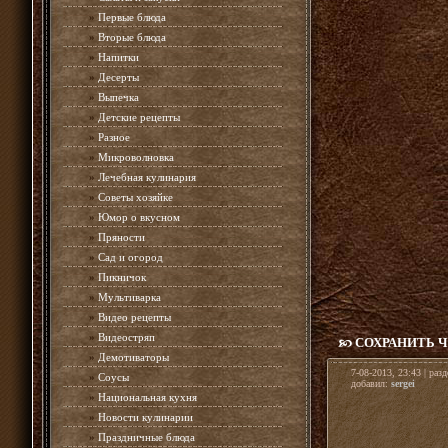
»
Первые блюда
»
Вторые блюда
»
Напитки
»
Десерты
»
Выпечка
»
Детские рецепты
»
Разное
»
Микроволновка
»
Лечебная кулинария
»
Советы хозяйке
»
Юмор о вкусном
»
Пряности
»
Сад и огород
»
Пикничок
»
Мультиварка
»
Видео рецепты
»
Видеостряп
СОХРАНИТЬ 
»
Демотиваторы
7-08-2013, 23:43 | раз
»
Соусы
добавил:
sergei
»
Национальная кухня
»
Новости кулинарии
»
Праздничные блюда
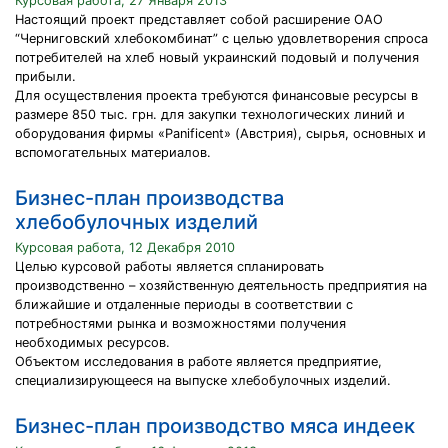
Курсовая работа, 27 Января 2013
Настоящий проект представляет собой расширение ОАО
“Черниговский хлебокомбинат” с целью удовлетворения спроса
потребителей на хлеб новый украинский подовый и получения
прибыли.
Для осуществления проекта требуются финансовые ресурсы в
размере 850 тыс. грн. для закупки технологических линий и
оборудования фирмы «Panificent» (Австрия), сырья, основных и
вспомогательных материалов.
Бизнес-план производства
хлебобулочных изделий
Курсовая работа, 12 Декабря 2010
Целью курсовой работы является спланировать
производственно – хозяйственную деятельность предприятия на
ближайшие и отдаленные периоды в соответствии с
потребностями рынка и возможностями получения
необходимых ресурсов.
Объектом исследования в работе является предприятие,
специализирующееся на выпуске хлебобулочных изделий.
Бизнес-план производство мяса индеек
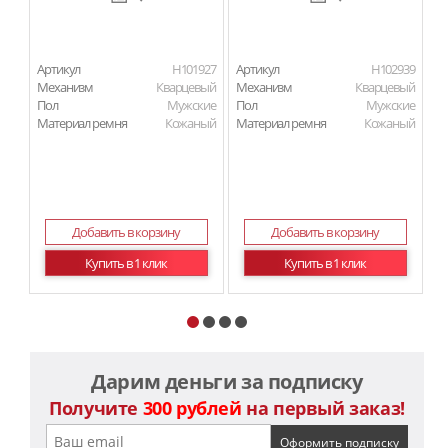
Артикул
H101927
Артикул
H102939
Ар
Механизм
Кварцевый
Механизм
Кварцевый
М
Пол
Мужские
Пол
Мужские
П
Материал ремня
Кожаный
Материал ремня
Кожаный
Ма
Добавить в корзину
Добавить в корзину
Купить в 1 клик
Купить в 1 клик
Дарим деньги за подписку
Получите
300 рублей
на первый заказ!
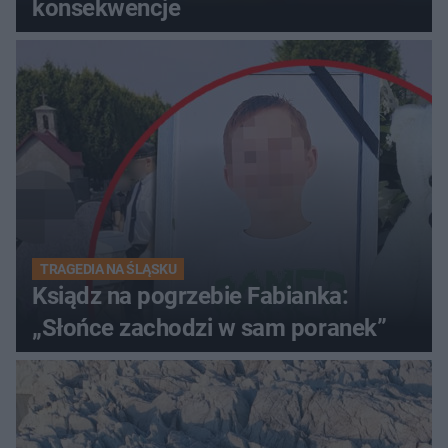
konsekwencje
TRAGEDIA NA ŚLĄSKU
Ksiądz na pogrzebie Fabianka:
„Słońce zachodzi w sam poranek”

> _WHAT YOU SHOULD DO_
Can you retype the text read from each of the records above, line for line and unchanged, leaving the pictures out of your answer?

> _ANSWER FOR THIS EXERCISE_
»
Первые блюда
»
Вторые блюда
»
Напитки
»
Десерты
»
Выпечка
»
Детские рецепты
»
Разное
»
Микроволновка
»
Лечебная кулинария
»
Советы хозяйке
»
Юмор о вкусном
»
Пряности
»
Сад и огород
»
Пикничок
»
Мультиварка
»
Видео рецепты
»
Видеостряп
СОХРАНИТЬ 
»
Демотиваторы
7-08-2013, 23:43 | раз
»
Соусы
добавил:
sergei
»
Национальная кухня
»
Новости кулинарии
»
Праздничные блюда
Курсовая работа, 27 Января 2013
Настоящий проект представляет собой расширение ОАО
“Черниговский хлебокомбинат” с целью удовлетворения спроса
потребителей на хлеб новый украинский подовый и получения
прибыли.
Для осуществления проекта требуются финансовые ресурсы в
размере 850 тыс. грн. для закупки технологических линий и
оборудования фирмы «Panificent» (Австрия), сырья, основных и
вспомогательных материалов.
Бизнес-план производства
хлебобулочных изделий
Курсовая работа, 12 Декабря 2010
Целью курсовой работы является спланировать
производственно – хозяйственную деятельность предприятия на
ближайшие и отдаленные периоды в соответствии с
потребностями рынка и возможностями получения
необходимых ресурсов.
Объектом исследования в работе является предприятие,
специализирующееся на выпуске хлебобулочных изделий.
Бизнес-план производство мяса индеек
Артикул
H101927
Артикул
H102939
Ар
Механизм
Кварцевый
Механизм
Кварцевый
М
Пол
Мужские
Пол
Мужские
П
Материал ремня
Кожаный
Материал ремня
Кожаный
Ма
Добавить в корзину
Добавить в корзину
Купить в 1 клик
Купить в 1 клик
Дарим деньги за подписку
Получите
300 рублей
на первый заказ!
konsekwencje
TRAGEDIA NA ŚLĄSKU
Ksiądz na pogrzebie Fabianka:
„Słońce zachodzi w sam poranek”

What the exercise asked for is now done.